Nashorn allows me to evaluate a JavaScript in a new scope, like this:
public Object evalInNewScope(String code, Bindings bindings) throws Exception {
ScriptContext context = new SimpleScriptContext();
context.setBindings(bindings, ScriptContext.ENGINE_SCOPE);
return engine.eval(code, context);
}
This is great for thread-safety: The engine instance may be re-used across threads, and each thread can make its own call with thread-specific bindings.
However, I have not found a similar capability for Invocable#invokeFunction(String, Object...)
.
Does anyone know how I could do what I want? Is there a good reason for this asymmetry?
invokeFunction
calls functions only from current context, you cannot provide a context directly.

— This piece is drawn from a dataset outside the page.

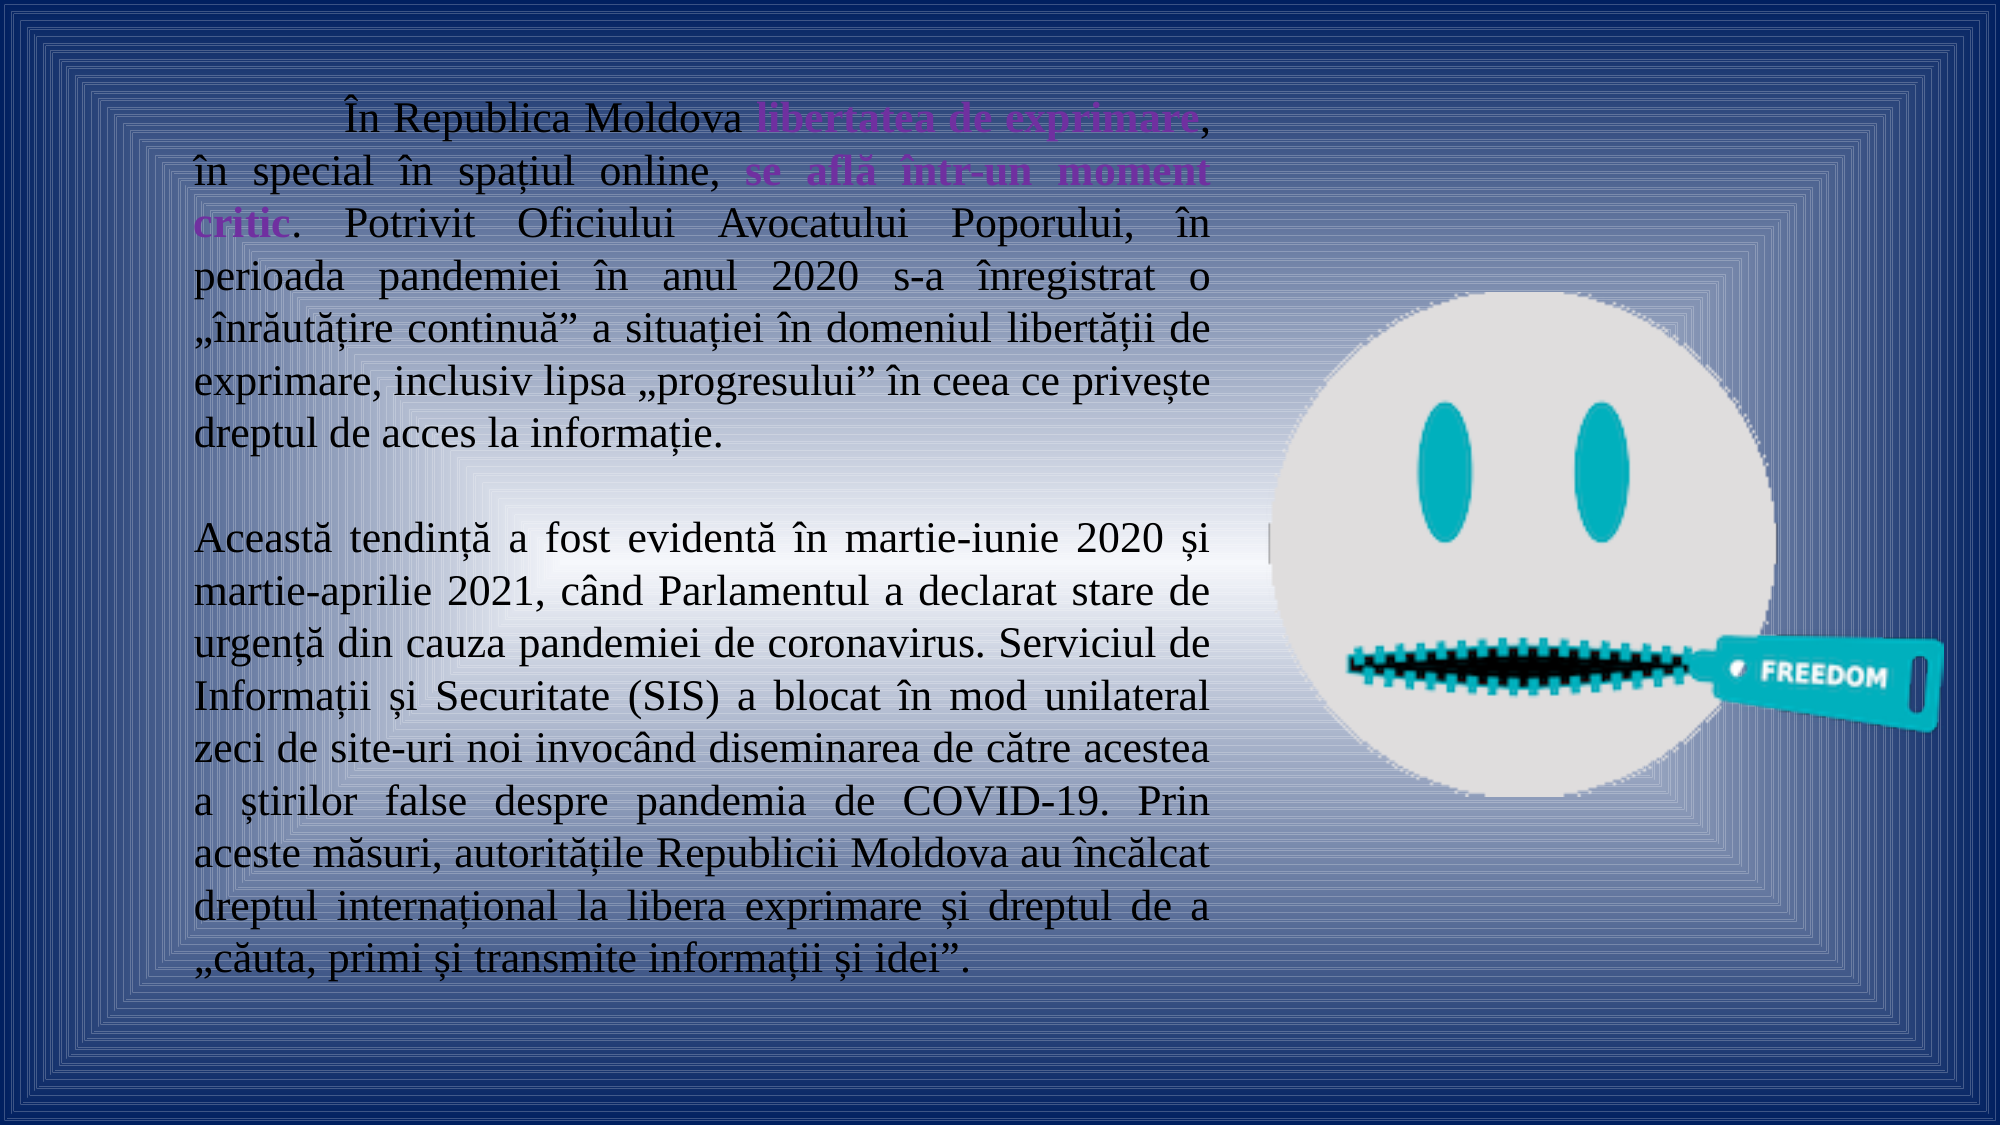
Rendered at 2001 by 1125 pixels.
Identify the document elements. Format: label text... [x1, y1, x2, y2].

text_box În Republica Moldova libertatea de exprimare, în special în spațiul online, se află într-un moment critic. Potrivit Oficiului Avocatului Poporului, în perioada pandemiei în anul 2020 s-a înregistrat o „înrăutățire continuă” a situației în domeniul libertății de exprimare, inclusiv lipsa „progresului” în ceea ce privește dreptul de acces la informație. Această tendință a fost evidentă în martie-iunie 2020 și martie-aprilie 2021, când Parlamentul a declarat stare de urgență din cauza pandemiei de coronavirus. Serviciul de Informații și Securitate (SIS) a blocat în mod unilateral zeci de site-uri noi invocând diseminarea de către acestea a știrilor false despre pandemia de COVID-19. Prin aceste măsuri, autoritățile Republicii Moldova au încălcat dreptul internațional la libera exprimare și dreptul de a „căuta, primi și transmite informații și idei”. [179, 81, 1226, 989]
picture [1262, 292, 1944, 797]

ScriptEngineManager manager = new ScriptEngineManager();
ScriptEngine engine = manager.getEngineByName("nashorn");
ScriptContext ctx = new SimpleScriptContext();
ctx.setBindings(engine.createBindings(), ScriptContext.ENGINE_SCOPE);
engine.eval("function hello() { return 'Hello!'; }", ctx);
engine.setContext(ctx);
((Invocable) engine).invokeFunction("hello");
Removing the engine.setContext(ctx)
line would result in a java.lang.NoSuchMethodException: No such function hello
exception.
Depending on your situation, you may have to re-set the original context!